“In our primary cluster, we have three all-flash or AFF NetApps, and those are our primary storage. We also wanted a slower, cheaper tier, and the StorageGRID cluster gives us that, with direct S3 on-premises storage,” says Green.
FabricPool delivers the auto-tiering, a key capability for managing the expense around massive data storage.
“If data is not actively being used on all-flash, it automatically goes to the slower S3 storage. Then, if you start using it again, it pulls it back into the flash,” Green says. “That was a key requirement, to have all-flash for active workloads along with some cheaper storage to drive down that cost.”
The NetApp solution fulfills another key need: It offers multiple storage protocols.
“We have a wide variety of people who access the data, so we need to be able to provide their data in S3 or CIFS or NFS. Whatever they want, we can do,” Green says. “It’s vital that the scientists, engineers and researchers have access to the data however they need it. That multiple protocol support — and how it handles permissions between all those different systems — is critical.”
MORE ON EDTECH: To improve higher ed data security, address these risks in research projects.
A Storage Solution That Captures Sounds of the Earth
While LASP draws its data from the skies, other researchers work closer to home. Bryan Pijanowski, director of the Discovery Park Center for Global Soundscapes at Purdue University, is gathering the diverse sounds of our planet, from the creak of a glacier to the croak of a frog.
His project, Record the Earth, involves a study of the soundscapes of every major biome in the world. “There are 32 of them, and I’ve done 27 so far,” he says. “In terms of data, I’m in the petabyte range right now, somewhere around 4 to 5 million recordings.”
In addition to struggling with the size of the data, Pijanowski’s previous storage solutions were fragmented and cumbersome. He needed a place to consolidate field data so he could perform analysis and calculations.
RELATED: To effectively manage higher ed data, address sprawl.

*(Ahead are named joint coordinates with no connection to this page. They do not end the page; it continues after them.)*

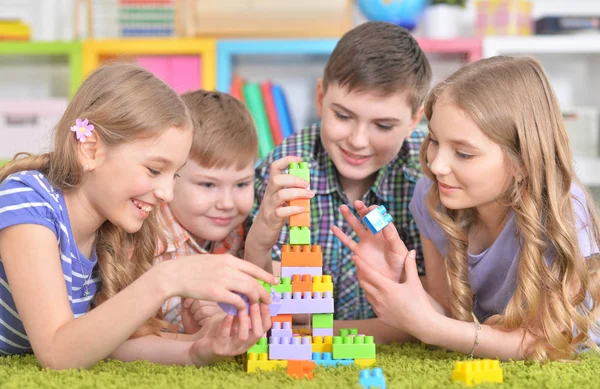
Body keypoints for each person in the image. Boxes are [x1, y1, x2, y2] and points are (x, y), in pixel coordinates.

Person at [0, 63, 278, 369]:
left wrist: (197, 345)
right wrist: (168, 278)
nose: (167, 194)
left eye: (175, 175)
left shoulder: (113, 226)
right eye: (155, 170)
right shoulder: (28, 200)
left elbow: (107, 341)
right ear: (91, 150)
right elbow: (57, 352)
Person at [333, 56, 600, 361]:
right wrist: (398, 279)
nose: (436, 164)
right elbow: (447, 312)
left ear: (522, 162)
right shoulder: (430, 195)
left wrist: (429, 327)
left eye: (463, 153)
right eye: (434, 140)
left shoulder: (562, 209)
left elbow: (545, 344)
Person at [248, 21, 432, 342]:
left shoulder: (426, 175)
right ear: (321, 98)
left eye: (383, 125)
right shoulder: (288, 168)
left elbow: (432, 311)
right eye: (343, 117)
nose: (358, 141)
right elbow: (270, 301)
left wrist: (317, 335)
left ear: (414, 121)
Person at [155, 90, 312, 333]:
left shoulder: (237, 231)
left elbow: (300, 306)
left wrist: (259, 249)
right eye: (208, 185)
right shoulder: (148, 237)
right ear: (171, 175)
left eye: (241, 184)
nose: (227, 203)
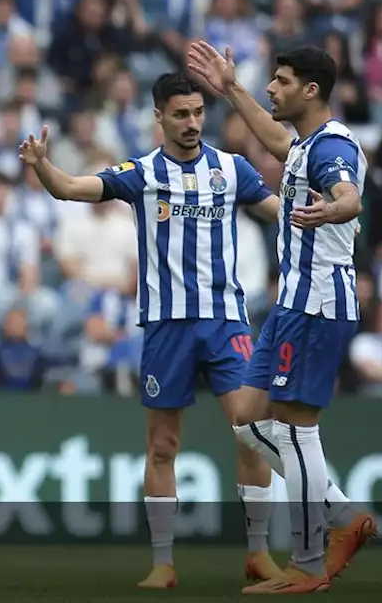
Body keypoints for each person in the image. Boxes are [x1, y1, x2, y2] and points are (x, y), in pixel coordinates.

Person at [19, 72, 285, 590]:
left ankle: (258, 554)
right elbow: (74, 189)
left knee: (250, 430)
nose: (191, 123)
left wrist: (322, 211)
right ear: (158, 116)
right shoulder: (141, 173)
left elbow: (281, 210)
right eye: (180, 114)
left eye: (198, 113)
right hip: (165, 325)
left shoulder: (231, 170)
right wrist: (43, 166)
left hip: (225, 319)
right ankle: (163, 562)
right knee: (163, 445)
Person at [189, 43, 376, 593]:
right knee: (247, 419)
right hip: (291, 304)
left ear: (310, 90)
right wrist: (230, 86)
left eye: (280, 80)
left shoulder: (333, 146)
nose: (271, 87)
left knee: (297, 430)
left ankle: (310, 563)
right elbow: (278, 143)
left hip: (316, 304)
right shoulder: (305, 144)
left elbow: (348, 195)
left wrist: (335, 207)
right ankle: (344, 515)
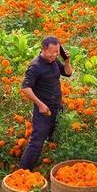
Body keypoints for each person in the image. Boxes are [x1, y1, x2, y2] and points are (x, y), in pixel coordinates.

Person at [19, 36, 73, 170]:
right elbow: (25, 88)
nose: (54, 55)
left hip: (57, 106)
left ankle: (50, 163)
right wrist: (40, 104)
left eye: (57, 52)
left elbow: (68, 73)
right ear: (43, 49)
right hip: (44, 110)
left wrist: (66, 60)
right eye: (52, 52)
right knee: (36, 142)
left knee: (57, 135)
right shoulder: (35, 66)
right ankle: (23, 171)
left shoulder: (53, 61)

“We had the best of the best, all the different pieces we needed, but they were not well integrated,” he says. “The hardware solutions, the software solutions, the people solutions were all siloed. As a result, we were getting stuck all the time.”
For a solution, Pijanowski turned to Hewlett Packard Enterprise. With Edgeline Converged Systems and ProLiant servers on the front end of the process, HPE helped the center build an environment to usher the data from ingestion to visualization via HPE Apollo systems. Files are loaded onto a server and distributed using a combination of Apache Hadoop, Spark and Kafka before landing in a MongoDB distributed database. As a final step, files move to Tableau for data visualization.